Ersatz Kaiju and LEGO Batman



A kaiju by any other name would destroy as sweetly…


As I’ve written on this blog before, one of my long-term goals (after finishing The King is Dead sometime this year) is to write a kaiju-centric setting book. I’ve kicked around a few ideas on how to approach it – I pitched an article to Savage Insider for a militaristic take on Pacific Rim called Ring of Fire, for instance – but I’m probably going to use my “unified field theory” take, Mecha Kaiju Sensō Tai!!!. Since I obviously won’t be getting the rights to Godzilla and the other Toho monsters, that means I need some knock-offs to fill their roles.


Thankfully, Japan has already provided them.

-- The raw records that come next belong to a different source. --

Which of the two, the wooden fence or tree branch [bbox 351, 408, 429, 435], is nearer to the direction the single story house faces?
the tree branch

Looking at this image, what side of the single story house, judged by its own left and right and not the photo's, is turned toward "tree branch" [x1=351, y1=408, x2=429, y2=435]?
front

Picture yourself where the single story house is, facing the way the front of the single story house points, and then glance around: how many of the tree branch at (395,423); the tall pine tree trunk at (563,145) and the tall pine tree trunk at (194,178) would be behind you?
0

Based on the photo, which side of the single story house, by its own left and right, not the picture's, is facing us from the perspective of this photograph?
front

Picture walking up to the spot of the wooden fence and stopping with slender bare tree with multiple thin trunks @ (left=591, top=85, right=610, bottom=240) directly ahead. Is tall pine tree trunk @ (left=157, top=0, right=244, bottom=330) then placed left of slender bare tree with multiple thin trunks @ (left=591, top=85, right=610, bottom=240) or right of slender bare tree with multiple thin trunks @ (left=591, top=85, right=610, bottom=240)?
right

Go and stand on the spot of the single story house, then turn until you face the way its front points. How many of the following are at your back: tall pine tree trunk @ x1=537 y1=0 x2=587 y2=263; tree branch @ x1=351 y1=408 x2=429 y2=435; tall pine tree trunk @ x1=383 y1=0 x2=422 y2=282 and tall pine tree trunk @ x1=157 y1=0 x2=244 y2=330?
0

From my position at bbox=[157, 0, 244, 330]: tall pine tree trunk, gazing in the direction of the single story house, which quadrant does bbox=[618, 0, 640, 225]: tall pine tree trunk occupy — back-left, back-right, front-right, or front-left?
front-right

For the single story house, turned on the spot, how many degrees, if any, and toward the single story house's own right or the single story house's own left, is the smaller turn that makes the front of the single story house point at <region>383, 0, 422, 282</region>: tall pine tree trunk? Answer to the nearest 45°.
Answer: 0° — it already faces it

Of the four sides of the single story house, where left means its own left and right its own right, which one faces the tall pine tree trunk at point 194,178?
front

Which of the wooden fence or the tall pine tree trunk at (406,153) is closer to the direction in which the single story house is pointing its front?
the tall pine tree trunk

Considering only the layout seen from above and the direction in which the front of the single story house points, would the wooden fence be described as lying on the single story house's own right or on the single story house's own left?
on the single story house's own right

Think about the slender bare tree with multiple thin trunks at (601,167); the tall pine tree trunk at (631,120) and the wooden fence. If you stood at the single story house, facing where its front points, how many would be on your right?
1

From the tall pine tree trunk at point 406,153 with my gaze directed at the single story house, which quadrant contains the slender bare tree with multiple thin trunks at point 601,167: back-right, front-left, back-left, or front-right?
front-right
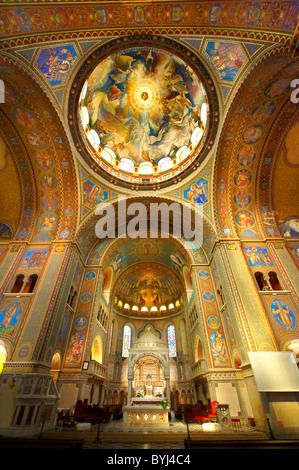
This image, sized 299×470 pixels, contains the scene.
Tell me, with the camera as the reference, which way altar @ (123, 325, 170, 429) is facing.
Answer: facing the viewer
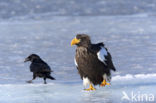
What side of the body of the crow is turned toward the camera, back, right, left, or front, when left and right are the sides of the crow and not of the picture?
left

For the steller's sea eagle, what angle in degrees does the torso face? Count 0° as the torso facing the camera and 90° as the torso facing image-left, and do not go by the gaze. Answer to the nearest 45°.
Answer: approximately 45°
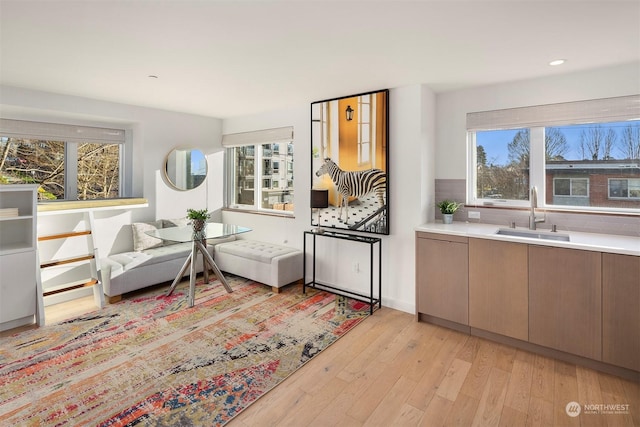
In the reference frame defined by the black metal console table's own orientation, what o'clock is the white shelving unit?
The white shelving unit is roughly at 1 o'clock from the black metal console table.

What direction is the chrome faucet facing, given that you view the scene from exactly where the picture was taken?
facing the viewer

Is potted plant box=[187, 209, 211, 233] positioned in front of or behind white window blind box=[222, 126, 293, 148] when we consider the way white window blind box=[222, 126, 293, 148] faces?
in front

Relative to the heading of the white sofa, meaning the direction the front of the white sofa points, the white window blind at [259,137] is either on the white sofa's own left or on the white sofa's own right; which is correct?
on the white sofa's own left

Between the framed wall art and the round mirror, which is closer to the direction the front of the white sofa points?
the framed wall art

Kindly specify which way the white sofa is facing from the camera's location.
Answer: facing the viewer and to the right of the viewer

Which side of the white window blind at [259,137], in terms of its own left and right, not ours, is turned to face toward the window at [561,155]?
left

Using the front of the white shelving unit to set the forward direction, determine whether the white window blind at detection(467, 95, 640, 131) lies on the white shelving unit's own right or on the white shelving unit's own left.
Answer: on the white shelving unit's own left

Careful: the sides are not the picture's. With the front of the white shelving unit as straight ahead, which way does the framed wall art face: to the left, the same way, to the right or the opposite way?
to the right

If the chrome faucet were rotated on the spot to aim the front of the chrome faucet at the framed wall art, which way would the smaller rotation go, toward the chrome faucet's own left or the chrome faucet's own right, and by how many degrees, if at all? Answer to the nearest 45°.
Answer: approximately 90° to the chrome faucet's own right

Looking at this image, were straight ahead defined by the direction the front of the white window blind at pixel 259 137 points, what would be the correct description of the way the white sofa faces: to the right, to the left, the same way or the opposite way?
to the left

I believe I first learned about the Four Guardian Beasts/Four Gods/Four Symbols/Shishin from the Gainax anime Magical Shopping Arcade Abenobashi, the same series that introduced me to Abe no Seimei and onmyodou – though they were also mentioned in a context I didn’t understand on an episode of Cowboy Bebop. Basically, they’re four astrological symbols represented as monsters mapped to the cardinal directions.


They are:
  • Seiryu, the Green Dragon, guardian of the East.
  • Suzaku, the Vermillion Bird, guardian of the South.
  • Byakko, the White Tiger, guardian of the West.
  • Genbu, the Black Turtle, guardian of the North.
Hmm… Some of those concepts seem familiar.
  
A dragon lurking the east, where the Pacific Ocean is from Japan’s persepctive?
Godzilla (2014)
A bird monster in the south, perhaps near the city of Fukuoka on the southern Japanese island of Kyushu?
Rodan
  
A turtle in the north?

Gamera: The Giant Monster
The only difficult one to figure out is Byakko, and that’s because of a surfeit of options. I could go with a quadruped, like Anguirus. Playing off the West’s association with the element of metal, I could go with a cyborg or robotic beast, like Gigan or Mechagodzilla. Heck, given that King Kong’s Skull island is usually located near Indonesia – in other words, west of Japan – I could make the mammalian White Tiger the expy for Kong. Any of the above have been rivals or opposites for Godzilla at one time or another.

(It’s not mentioned much in the Japanese version of the Four Guardian Beasts, but there’s actually a fifth beast: Kōryū or Ōryū, the Yellow Dragon, guardian of the Center. A yellow dragon?
Destroy All Monsters
Maybe the reason it’s not mentioned in the Japanese version is because the other four are sealing the Yellow Dragon away, guarding against it? Hmm…)

I’ve used this concept in numerous campaigns with Robin over the years, dating back to before I even started playing Savage Worlds. It isn’t unique to me, either; the ‘90s Gamera series used it, especially in the final film of the trilogy, Gamera 3: The Revenge of Iris, though they only had Genbu and Suzaku involved. (Magical Shopping Arcade Abenobashi equated Gamera and Genbu too, for that matter.)

So, why did I mention LEGO Batman in the title?

***SPOILERS AFTER THE CUT***



Because LEGO Batman has to resort to a proxy kaiju as well.

If you’ve seen the film or read most of the reviews, then you know that the Joker ditches Batman’s awesome rogues gallery to team up with a bunch of inter-franchise villains: the Daleks, King Kong, Sauron, Voldemort, the Wicked Witch of the West, and… the Kraken from Clash of the Titans.

The Kraken?!

I love Clash of the Titans (I even like the remake), but the Kraken certainly isn’t a big-name villain. It’s certainly not such a big deal that it should be (accidentally) taking out Sauron, even if it is spitting blue fireballs.

Blue fireballs?

The Kraken has never spit fire.

Director Chris McKay has said in interviews that he needed “an army of lawyers” to secure the rights to all of the characters he wanted to include in the film, but he obviously wasn’t able to get the rights to one of them. I’m guessing that’s because Legendary Entertainment said Godzilla’s a hero, not a villain. After all, he was in their 2014 film.